The plan du jour is for Mom to live with us for a year or so, then we find an apartment close-by. Maybe we’ll find a property with a house and an apartment – that would be perfect. She is definitely not interested in living with us forever. She is too independent. I like that about her. But at some point your mom has to live with you if she’s still alive, right? Or be in a nursing home. Mom is not nursing home material. I wrote to Dr. Phil about this topic. He needs to do a show about parents moving in with you.

Up until last Friday, Mom was working full-time on her feet all day in a kitchen at a health-food restaurant to supplement her $500/month S.S. Even with my rich lawyer brother and me (I used to be a rich REALTOR®) sending her a goodly sum every month, she had to work to pay bills. This is just not right. Here she can do what she wants. She’s earned that. As long as she remembers that I’m the boss. Oh God.

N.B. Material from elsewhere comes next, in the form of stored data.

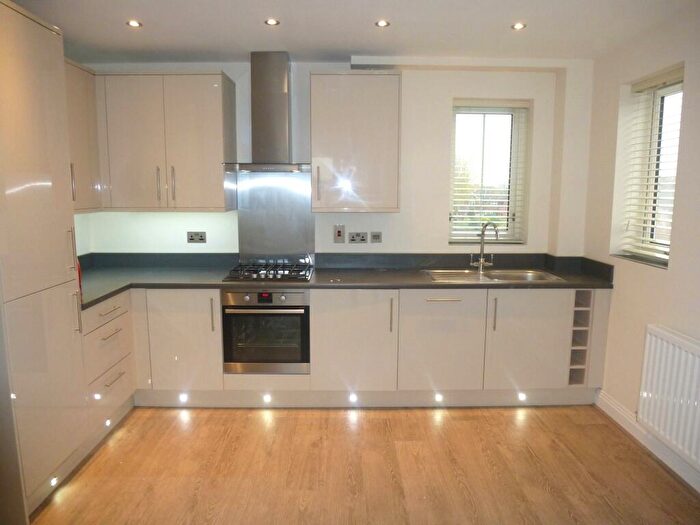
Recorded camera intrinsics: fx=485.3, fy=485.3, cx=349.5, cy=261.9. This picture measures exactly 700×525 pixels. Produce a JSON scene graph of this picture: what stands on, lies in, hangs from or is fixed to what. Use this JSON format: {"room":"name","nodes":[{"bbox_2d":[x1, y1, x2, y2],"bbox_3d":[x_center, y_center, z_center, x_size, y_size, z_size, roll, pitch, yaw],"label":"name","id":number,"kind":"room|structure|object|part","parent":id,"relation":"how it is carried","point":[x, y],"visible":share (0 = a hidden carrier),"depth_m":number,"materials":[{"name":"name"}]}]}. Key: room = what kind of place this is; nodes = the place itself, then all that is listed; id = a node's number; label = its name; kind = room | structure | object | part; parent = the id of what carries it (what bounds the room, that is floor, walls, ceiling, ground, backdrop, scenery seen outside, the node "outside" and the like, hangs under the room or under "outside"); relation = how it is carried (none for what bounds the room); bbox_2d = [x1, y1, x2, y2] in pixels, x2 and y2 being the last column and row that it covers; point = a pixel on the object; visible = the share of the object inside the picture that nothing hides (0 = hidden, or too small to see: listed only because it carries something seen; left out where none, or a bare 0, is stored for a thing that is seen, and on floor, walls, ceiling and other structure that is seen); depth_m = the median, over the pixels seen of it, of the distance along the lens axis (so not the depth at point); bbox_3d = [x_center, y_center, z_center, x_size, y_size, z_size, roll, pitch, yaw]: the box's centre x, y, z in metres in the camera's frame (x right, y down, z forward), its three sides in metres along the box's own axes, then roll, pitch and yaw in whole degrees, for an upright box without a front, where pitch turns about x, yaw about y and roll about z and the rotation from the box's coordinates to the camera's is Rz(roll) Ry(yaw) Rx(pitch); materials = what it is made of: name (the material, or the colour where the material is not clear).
{"room":"kitchen","nodes":[
{"label":"kitchen","id":0,"kind":"room"},
{"bbox_2d":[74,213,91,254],"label":"left wall","id":1,"kind":"structure","parent":0,"point":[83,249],"depth_m":3.71,"materials":[{"name":"white paint"}]},
{"bbox_2d":[64,58,102,212],"bbox_3d":[-1.878,-0.789,3.022,0.347,0.959,0.784,0,8,-1],"label":"upper cabinet","id":2,"kind":"object","parent":1,"relation":"attached to","point":[84,131],"visible":0.3,"depth_m":3.17,"materials":[{"name":"wood"}]},
{"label":"handle","id":3,"kind":"part","parent":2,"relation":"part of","materials":[{"name":"silver metal"}]},
{"bbox_2d":[71,58,593,256],"bbox_3d":[-0.163,-0.303,3.894,4.134,2.500,0.249,0,8,-1],"label":"back wall","id":4,"kind":"structure","parent":0,"point":[450,93],"depth_m":3.73,"materials":[{"name":"white paint"}]},
{"bbox_2d":[96,71,236,211],"bbox_3d":[-1.343,-0.848,3.508,0.928,0.932,0.369,0,8,-1],"label":"upper cabinet","id":5,"kind":"object","parent":4,"relation":"attached to","point":[218,116],"visible":0.94,"depth_m":3.35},
{"bbox_3d":[-1.348,-0.539,3.411,0.017,0.239,0.035,0,8,-1],"label":"handle","id":6,"kind":"part","parent":5,"relation":"part of","materials":[{"name":"silver metal"}]},
{"bbox_3d":[-1.244,-0.544,3.414,0.018,0.247,0.037,0,8,-1],"label":"handle","id":7,"kind":"part","parent":5,"relation":"part of","materials":[{"name":"silver metal"}]},
{"bbox_2d":[186,231,206,242],"bbox_3d":[-1.197,-0.198,3.779,0.142,0.086,0.013,0,8,-1],"label":"socket","id":8,"kind":"object","parent":4,"relation":"attached to","point":[192,238],"visible":0.99,"depth_m":3.78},
{"bbox_2d":[224,51,308,171],"bbox_3d":[-0.551,-1.059,3.440,0.701,0.822,0.500,0,8,-1],"label":"range hood","id":9,"kind":"object","parent":4,"relation":"attached to","point":[264,68],"visible":0.99,"depth_m":3.43,"materials":[{"name":"silver metal"}]},
{"bbox_2d":[235,170,314,259],"bbox_3d":[-0.575,-0.348,3.761,0.581,0.684,0.009,0,8,-1],"label":"splashback","id":10,"kind":"object","parent":4,"relation":"attached to","point":[305,205],"visible":0.94,"depth_m":3.75,"materials":[{"name":"silver metal"}]},
{"bbox_2d":[333,224,344,242],"bbox_3d":[-0.084,-0.222,3.771,0.077,0.141,0.015,0,8,-1],"label":"switch","id":11,"kind":"object","parent":4,"relation":"attached to","point":[339,233],"visible":0.98,"depth_m":3.77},
{"bbox_2d":[310,70,401,212],"bbox_3d":[0.038,-0.847,3.510,0.618,0.954,0.382,0,8,-1],"label":"upper cabinet","id":12,"kind":"object","parent":4,"relation":"attached to","point":[313,158],"visible":0.99,"depth_m":3.35,"materials":[{"name":"laminate"}]},
{"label":"handle","id":13,"kind":"part","parent":12,"relation":"part of","materials":[{"name":"metal"}]},
{"bbox_2d":[348,232,366,242],"bbox_3d":[0.064,-0.194,3.776,0.133,0.084,0.013,0,8,-1],"label":"socket","id":14,"kind":"object","parent":4,"relation":"attached to","point":[354,238],"visible":0.98,"depth_m":3.77,"materials":[{"name":"grey metal"}]},
{"bbox_2d":[370,232,381,242],"bbox_3d":[0.204,-0.195,3.785,0.085,0.082,0.013,0,8,-1],"label":"switch","id":15,"kind":"object","parent":4,"relation":"attached to","point":[377,236],"visible":0.98,"depth_m":3.78,"materials":[{"name":"grey metal"}]},
{"bbox_2d":[448,99,529,244],"bbox_3d":[1.082,-0.694,3.920,0.617,1.149,0.136,0,8,-1],"label":"back window","id":16,"kind":"structure","parent":4,"relation":"in","point":[515,121],"depth_m":3.92,"materials":[{"name":"glass"}]},
{"bbox_2d":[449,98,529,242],"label":"window blind","id":17,"kind":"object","parent":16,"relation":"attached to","point":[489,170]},
{"bbox_2d":[6,0,696,63],"bbox_3d":[-0.033,-1.237,1.451,4.317,0.119,5.049,0,8,-1],"label":"ceiling","id":18,"kind":"structure","parent":0,"point":[360,49],"depth_m":2.86,"materials":[{"name":"white paint"}]},
{"bbox_2d":[126,19,141,27],"bbox_3d":[-1.266,-1.398,2.844,0.092,0.009,0.092,0,8,-1],"label":"ceiling light","id":19,"kind":"object","parent":18,"relation":"in","point":[132,22],"visible":0.99,"depth_m":2.84,"materials":[{"name":"white"}]},
{"bbox_2d":[264,18,279,25],"bbox_3d":[-0.454,-1.394,2.814,0.089,0.008,0.089,0,8,-1],"label":"ceiling light","id":20,"kind":"object","parent":18,"relation":"in","point":[271,21],"visible":0.98,"depth_m":2.81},
{"bbox_2d":[375,19,389,27],"bbox_3d":[0.188,-1.390,2.826,0.088,0.008,0.089,0,8,-1],"label":"ceiling light","id":21,"kind":"object","parent":18,"relation":"in","point":[381,24],"visible":0.98,"depth_m":2.82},
{"bbox_2d":[511,22,526,29],"bbox_3d":[0.997,-1.393,2.863,0.090,0.009,0.090,0,8,-1],"label":"ceiling light","id":22,"kind":"object","parent":18,"relation":"in","point":[516,27],"visible":0.99,"depth_m":2.86,"materials":[{"name":"white"}]},
{"bbox_2d":[27,403,699,524],"bbox_3d":[-0.031,1.358,1.495,4.100,0.101,5.401,0,8,-1],"label":"floor","id":23,"kind":"structure","parent":0,"point":[287,425],"depth_m":2.64,"materials":[{"name":"brown wood"}]},
{"bbox_2d":[0,0,89,520],"bbox_3d":[-1.726,0.009,2.292,0.596,2.326,0.625,0,8,-1],"label":"tall cabinet","id":24,"kind":"object","parent":23,"relation":"on","point":[48,203],"visible":1,"depth_m":2.27,"materials":[{"name":"beige laminate"}]},
{"bbox_2d":[49,476,58,486],"bbox_3d":[-1.503,1.099,2.450,0.047,0.049,0.061,0,8,-1],"label":"light","id":25,"kind":"object","parent":24,"relation":"attached to","point":[52,481],"visible":0.72,"depth_m":2.44,"materials":[{"name":"white"}]},
{"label":"handle","id":26,"kind":"part","parent":24,"relation":"part of","materials":[{"name":"metal"}]},
{"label":"handle","id":27,"kind":"part","parent":24,"relation":"part of","materials":[{"name":"silver metal"}]},
{"bbox_2d":[80,290,135,440],"bbox_3d":[-1.752,0.634,3.029,0.598,0.849,0.585,0,8,-1],"label":"drawer cabinet","id":28,"kind":"object","parent":23,"relation":"on","point":[119,321],"visible":0.42,"depth_m":3.00,"materials":[{"name":"beige laminate"}]},
{"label":"drawer","id":29,"kind":"part","parent":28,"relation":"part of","materials":[{"name":"beige laminate"}]},
{"bbox_2d":[104,418,111,426],"bbox_3d":[-1.527,1.002,3.051,0.042,0.049,0.062,0,8,-1],"label":"light","id":30,"kind":"object","parent":28,"relation":"attached to","point":[107,422],"visible":0.74,"depth_m":3.04,"materials":[{"name":"white"}]},
{"bbox_3d":[-1.454,0.291,2.969,0.054,0.014,0.225,0,8,-1],"label":"drawer pull","id":31,"kind":"part","parent":28,"relation":"part of","materials":[{"name":"metal"}]},
{"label":"drawer pull","id":32,"kind":"part","parent":28,"relation":"part of","materials":[{"name":"metal"}]},
{"bbox_3d":[-1.469,0.719,3.045,0.042,0.014,0.194,0,8,-1],"label":"drawer pull","id":33,"kind":"part","parent":28,"relation":"part of","materials":[{"name":"metal"}]},
{"bbox_2d":[102,286,607,409],"bbox_3d":[-0.037,0.564,3.524,3.544,0.854,0.676,0,8,-1],"label":"base cabinet run","id":34,"kind":"object","parent":23,"relation":"on","point":[318,311],"visible":0.64,"depth_m":3.29,"materials":[{"name":"beige laminate"}]},
{"bbox_3d":[-1.136,0.541,3.269,0.473,0.688,0.120,0,8,-1],"label":"cabinet door","id":35,"kind":"part","parent":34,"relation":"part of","materials":[{"name":"beige laminate"}]},
{"bbox_3d":[-0.907,0.351,3.202,0.016,0.231,0.036,0,8,-1],"label":"handle","id":36,"kind":"part","parent":34,"relation":"part of","materials":[{"name":"metal"}]},
{"bbox_2d":[222,288,309,374],"bbox_3d":[-0.568,0.439,3.522,0.589,0.590,0.577,0,8,-1],"label":"oven","id":37,"kind":"object","parent":34,"relation":"in","point":[305,312],"visible":0.87,"depth_m":3.29,"materials":[{"name":"silver metal"}]},
{"bbox_2d":[71,253,614,308],"bbox_3d":[-0.117,0.100,3.468,4.099,0.103,0.932,0,8,-1],"label":"countertop","id":38,"kind":"structure","parent":34,"relation":"on","point":[431,284],"depth_m":3.56,"materials":[{"name":"grey laminate"}]},
{"bbox_2d":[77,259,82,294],"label":"red object","id":39,"kind":"object","parent":38,"relation":"on","point":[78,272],"visible":0.17,"depth_m":3.01,"materials":[{"name":"red"}]},
{"bbox_2d":[223,260,314,281],"bbox_3d":[-0.563,0.061,3.547,0.601,0.060,0.519,0,8,-1],"label":"gas hob","id":40,"kind":"object","parent":38,"relation":"in","point":[305,278],"visible":0.98,"depth_m":3.46,"materials":[{"name":"black metal"}]},
{"bbox_2d":[423,268,564,282],"bbox_3d":[1.014,0.175,3.537,0.920,0.158,0.485,0,8,-1],"label":"sink","id":41,"kind":"object","parent":38,"relation":"in","point":[465,274],"visible":0.51,"depth_m":3.66,"materials":[{"name":"silver metal"}]},
{"bbox_2d":[471,221,499,269],"bbox_3d":[1.045,-0.123,3.681,0.115,0.369,0.224,-6,11,-38],"label":"tap","id":42,"kind":"object","parent":41,"relation":"on","point":[481,262],"visible":1,"depth_m":3.73,"materials":[{"name":"silver metal"}]},
{"bbox_3d":[0.017,0.550,3.258,0.524,0.691,0.106,0,8,-1],"label":"cabinet door","id":43,"kind":"part","parent":34,"relation":"part of","materials":[{"name":"beige laminate"}]},
{"bbox_2d":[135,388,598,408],"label":"plinth","id":44,"kind":"object","parent":34,"relation":"attached to","point":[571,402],"visible":0.69,"depth_m":3.40,"materials":[{"name":"wood"}]},
{"bbox_2d":[179,393,187,402],"bbox_3d":[-1.170,0.947,3.415,0.055,0.054,0.064,0,8,-1],"label":"cabinet light","id":45,"kind":"object","parent":44,"relation":"in","point":[183,397],"visible":0.94,"depth_m":3.40,"materials":[{"name":"white"}]},
{"bbox_2d":[262,393,271,402],"bbox_3d":[-0.580,0.949,3.409,0.057,0.053,0.067,0,8,-1],"label":"plinth light","id":46,"kind":"object","parent":44,"relation":"in","point":[267,399],"visible":0.95,"depth_m":3.39,"materials":[{"name":"white"}]},
{"bbox_2d":[348,392,357,402],"bbox_3d":[0.022,0.953,3.427,0.066,0.058,0.076,0,8,-1],"label":"plinth light","id":47,"kind":"object","parent":44,"relation":"in","point":[352,397],"visible":0.95,"depth_m":3.41,"materials":[{"name":"white"}]},
{"bbox_2d":[434,392,443,401],"bbox_3d":[0.632,0.957,3.451,0.067,0.057,0.078,0,8,-1],"label":"cabinet light","id":48,"kind":"object","parent":44,"relation":"in","point":[438,397],"visible":0.95,"depth_m":3.43,"materials":[{"name":"white"}]},
{"bbox_2d":[517,392,526,400],"bbox_3d":[1.219,0.945,3.439,0.060,0.051,0.068,0,8,-1],"label":"light","id":49,"kind":"object","parent":44,"relation":"in","point":[522,397],"visible":0.93,"depth_m":3.42,"materials":[{"name":"white"}]},
{"bbox_3d":[0.273,0.357,3.211,0.015,0.231,0.036,0,8,-1],"label":"handle","id":50,"kind":"part","parent":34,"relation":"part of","materials":[{"name":"metal"}]},
{"bbox_3d":[0.618,0.551,3.281,0.514,0.665,0.105,0,8,-1],"label":"door","id":51,"kind":"part","parent":34,"relation":"part of","materials":[{"name":"beige laminate"}]},
{"bbox_3d":[0.618,0.244,3.223,0.246,0.018,0.049,0,8,-1],"label":"handle","id":52,"kind":"part","parent":34,"relation":"part of","materials":[{"name":"silver metal"}]},
{"bbox_3d":[0.954,0.350,3.230,0.016,0.228,0.037,0,8,-1],"label":"handle","id":53,"kind":"part","parent":34,"relation":"part of","materials":[{"name":"silver metal"}]},
{"bbox_3d":[1.199,0.543,3.283,0.480,0.669,0.081,0,8,-1],"label":"cabinet door","id":54,"kind":"part","parent":34,"relation":"part of","materials":[{"name":"beige laminate"}]},
{"bbox_2d":[567,290,593,386],"bbox_3d":[1.576,0.493,3.610,0.183,0.685,0.555,0,8,-1],"label":"wine rack","id":55,"kind":"object","parent":34,"relation":"in","point":[573,361],"visible":0.43,"depth_m":3.39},
{"bbox_2d":[582,2,699,488],"bbox_3d":[1.914,0.052,1.502,0.223,2.475,4.607,0,8,-1],"label":"right wall","id":56,"kind":"structure","parent":0,"point":[673,266],"depth_m":3.01,"materials":[{"name":"paint"}]},
{"bbox_2d":[595,390,699,493],"bbox_3d":[1.805,1.269,1.364,0.020,0.116,4.389,0,8,-1],"label":"baseboard","id":57,"kind":"structure","parent":56,"relation":"attached to","point":[621,411],"depth_m":2.88,"materials":[{"name":"white paint"}]},
{"bbox_2d":[614,65,683,267],"bbox_3d":[1.939,-0.541,2.945,0.141,1.130,0.625,0,8,-1],"label":"window","id":58,"kind":"structure","parent":56,"relation":"in","point":[661,102],"depth_m":3.09,"materials":[{"name":"white"}]},
{"bbox_2d":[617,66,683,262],"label":"window blind","id":59,"kind":"object","parent":58,"relation":"attached to","point":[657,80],"visible":0.76,"depth_m":2.99,"materials":[{"name":"white plastic"}]},
{"bbox_2d":[637,324,699,467],"bbox_3d":[1.723,0.718,2.333,0.092,0.564,0.992,0,8,-1],"label":"radiator","id":60,"kind":"object","parent":56,"relation":"attached to","point":[667,337],"visible":0.99,"depth_m":2.54,"materials":[{"name":"white metal"}]}
]}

The truth is we are so excited. It’s all good, it’s all done, a whole new chapter.

The other day, after I threatened to pack up his stuff and place it on the gravel road out front for insubordination, Mo said, “Hey, you’re 51 and your gonna be living with your mother.” I didn’t say anything. I just watched his face change as he realized that when he’s 51, I’ll only be 87 with at least 10 years to go. Living with him.

Payback.

Listening to: Mandy Patinkin, Sarah Vaughn and Ella Fitzgerald.

*I’ve decided life is too short to have to remember to type in a pseudonym. I keep typing in Hal then remembering his secret name, Xavier, then having to go back and type that in. He’s Hal. I’m staying Saratica for now. You know me, I like a stage name.